Anita and Me is a ‘Bildungsroman’, a novel about a character growing up, whose title announces its main subject – Meena’s friendship with the older, white working-class Anita, which is central to Meena’s development. However, she also develops in three other ways: her attitude towards truth and fiction, her attitude to racism, and her attitude to herself as the daughter of immigrants. Syal connects all three to the friendship with Anita.

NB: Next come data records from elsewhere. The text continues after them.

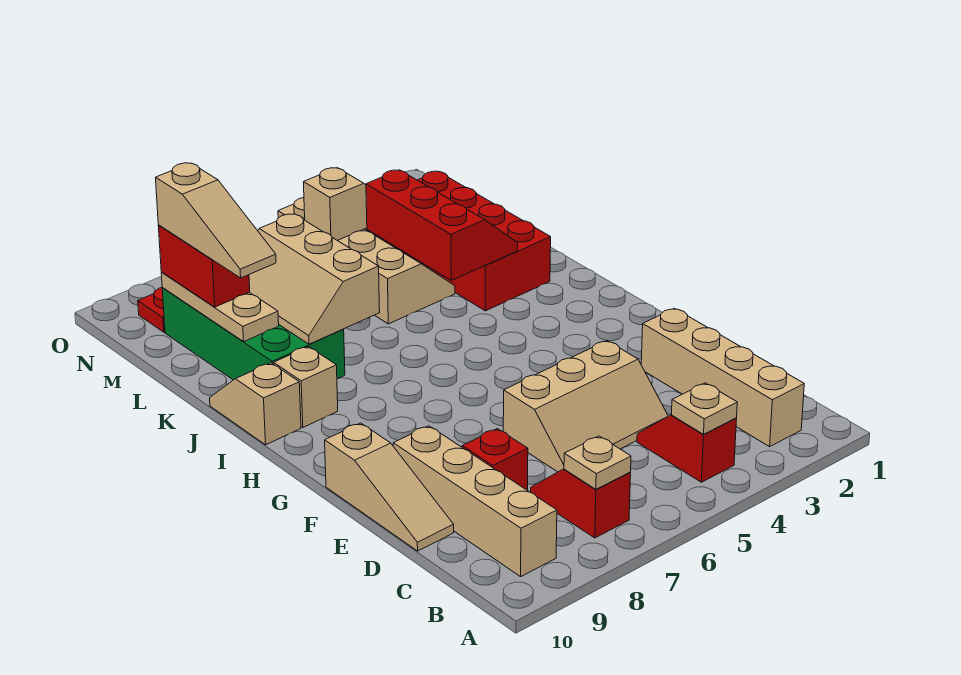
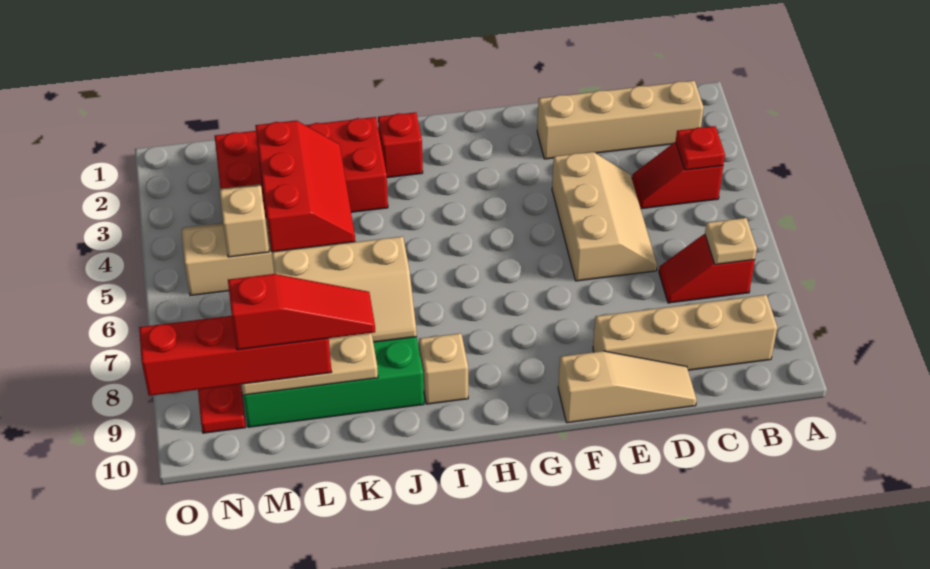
tan 1x1 plate [672,383,737,434] -> red 1x1 plate [676,126,725,170]
red 1x1 brick [462,429,528,490] -> red 1x1 brick moved to [378,112,423,178]
tan 1x2 slope [210,363,301,445] -> none
red 2x3 slope [366,170,518,280] -> red 2x3 slope turned to [255,120,355,252]
tan 1x3 slope [156,163,276,278] -> red 1x3 slope [228,274,375,350]
red 1x2 brick [158,225,250,307] -> red 1x4 brick [139,316,332,396]

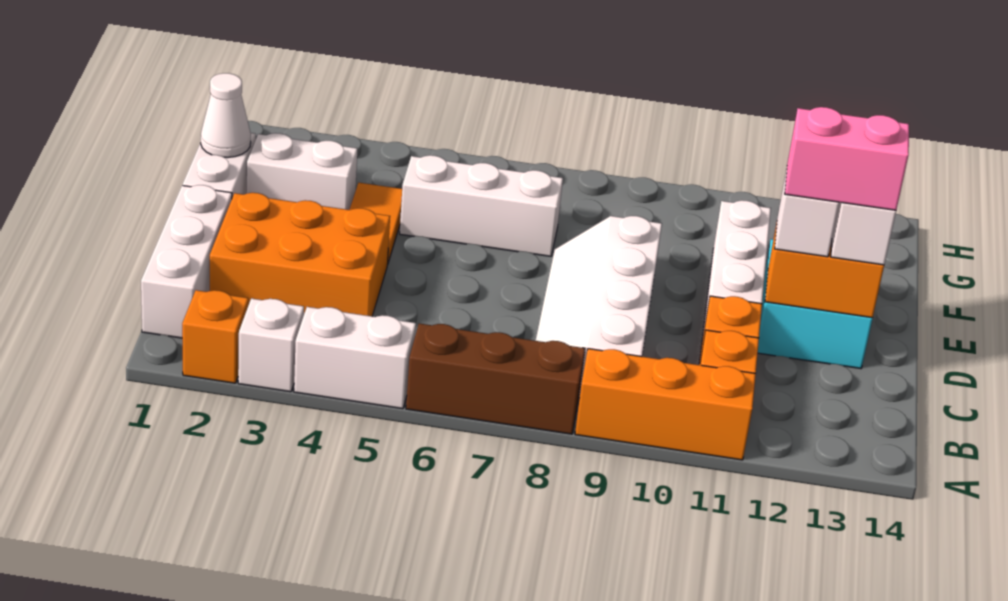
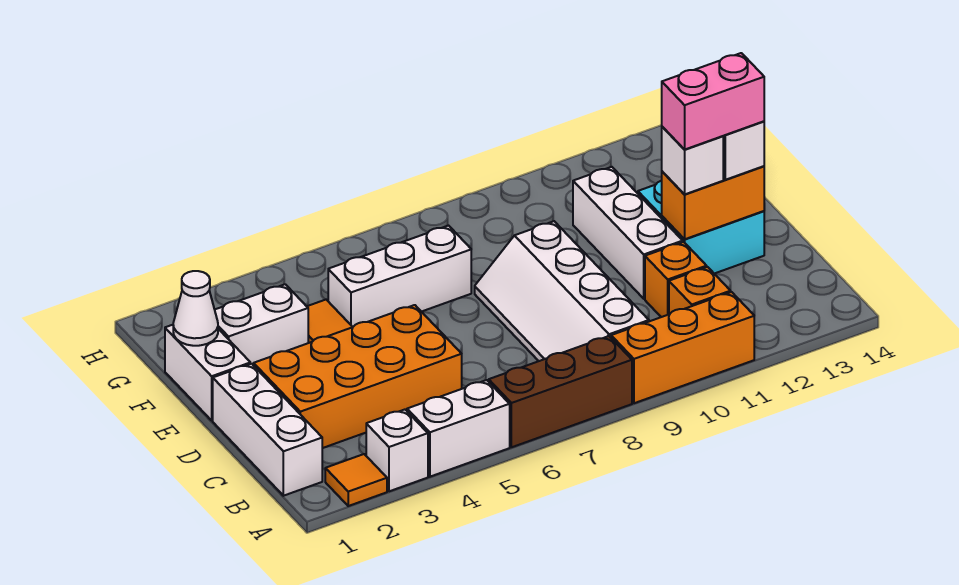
orange 1x1 brick [182,290,248,383] -> orange 1x1 tile [325,454,387,506]
orange 2x3 brick [210,193,390,316] -> orange 2x4 brick [254,305,462,448]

Even in the preface Syal highlights truth and fiction as a theme, when she uses viewpoint to play with the author’s role by presenting a false personal history for Meena. The main narrative starts with a more childish lie – Meena’s claim that she did not steal a shilling. She confesses to telling other children stories about being a princess, calling these ‘harmless fabrications’, but also to telling ‘whoppers’ to avoid punishment. Much later, she still makes up stories, as when she thinks the Ballbearing women deserve to be tricked about Nanima’s background and talents. However, Syal prepares us for the importance of Meena’s greatest temptation by giving her a visionary out-of-body experience. She is about to lie to the police, but her experience makes her tell the truth. This shows that she can now be honest when it matters.

When Meena meets Anita, she believes Anita’s lie about her father being a sailor: playing with fiction is something they have in common. When the friendship starts, Anita establishes its terms by walking off with Meena’s sweets, correctly assuming that Meena will follow. Anita, as ‘cock of our yard’, dominates, but Meena gradually becomes her equal, then outgrows her. Part of this process is when Meena mothers Anita, protecting her from what Anita’s real mother is doing at the fair. Meena also tries to comfort Anita after Deirdre leaves. Her rejection of Anita begins when she dares to call her a ‘stupid cow’ for admiring the racist Sam Lowbridge. Although the friendship resumes, Anita’s admiration for racism remains an issue. When Meena overhears her lightly calling Sam’s ‘Paki bashing’ ‘bosting’, this is the end of the friendship. Syal presents Meena’s emotional conflict and loss in the dramatic climax of Meena riding Trixie. Meena seems to injure herself deliberately in order to end the friendship.

Earlier on Meena has been shocked by racism, reacting to the elderly driver who insults her as if ‘punched’, the word choice showing her emotional pain. She reacts similarly to Sam’s racist heckling. Gradually, however, she toughens up, standing up to Sam, and accusing Mr Ormerod of cheating Nanima. When she hears of her Auntie Usha suffering the kind of racist attack that was becoming common in the early 1970s, she feels ‘both impotent and on fire’, the metaphor revealing her powerless passion. But by the time she has her climactic kiss with Sam, she feels ‘mighty’ compared with him, and is even able to pity him.

Nevertheless, Meena’s greatest change is in her sense of ‘displacement’ as the child of Indian parents in Britain. She wants to be like the white girls in ‘Jackie’, but Nanima boosts her self-image as an Asian girl at a time when there were few ethnic role models. After Nanima’s return, Meena says she ‘absorbed Nanima’s absence and Robert’s departure like rain on parched earth’. The simile shows she has thrived on her loss, so that her ‘displacement’ has ‘shrivelled into insignificance’. We might think, nonetheless, that the euphemism ‘departure’ for Robert’s death suggests she could not accept it completely.

Whereas Meena’s other changes are presented through action and dialogue, her new sense of self is revealed only in her self-description as narrator, so we have to take her word for it. Despite this, it is clear that her suffering has made her a stronger person, able to be herself, regardless of colour, and to be at home wherever she is.